Record extracts: Begin

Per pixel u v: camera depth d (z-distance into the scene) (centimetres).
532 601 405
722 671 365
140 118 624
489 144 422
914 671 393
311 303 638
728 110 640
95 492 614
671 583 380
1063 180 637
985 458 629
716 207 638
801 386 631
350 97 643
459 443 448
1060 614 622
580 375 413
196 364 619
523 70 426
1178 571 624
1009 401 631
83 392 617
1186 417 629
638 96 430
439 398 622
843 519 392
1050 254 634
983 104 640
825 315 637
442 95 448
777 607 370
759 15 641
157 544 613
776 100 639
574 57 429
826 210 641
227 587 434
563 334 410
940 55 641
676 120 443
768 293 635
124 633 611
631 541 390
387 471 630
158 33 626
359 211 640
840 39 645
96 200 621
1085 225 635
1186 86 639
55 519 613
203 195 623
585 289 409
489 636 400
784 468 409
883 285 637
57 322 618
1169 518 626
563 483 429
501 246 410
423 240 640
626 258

Record extracts: End

**Exercise brief**
Return, without any change, the lines from the one holding "777 607 370" through the end of the listing, and only those.

**Written answer**
777 607 370
759 15 641
157 544 613
776 100 639
574 57 429
826 210 641
227 587 434
563 334 410
940 55 641
676 120 443
768 293 635
124 633 611
631 541 390
387 471 630
158 33 626
359 211 640
840 39 645
96 200 621
1085 225 635
1186 86 639
55 519 613
203 195 623
585 289 409
489 636 400
784 468 409
883 285 637
57 322 618
1169 518 626
563 483 429
501 246 410
423 240 640
626 258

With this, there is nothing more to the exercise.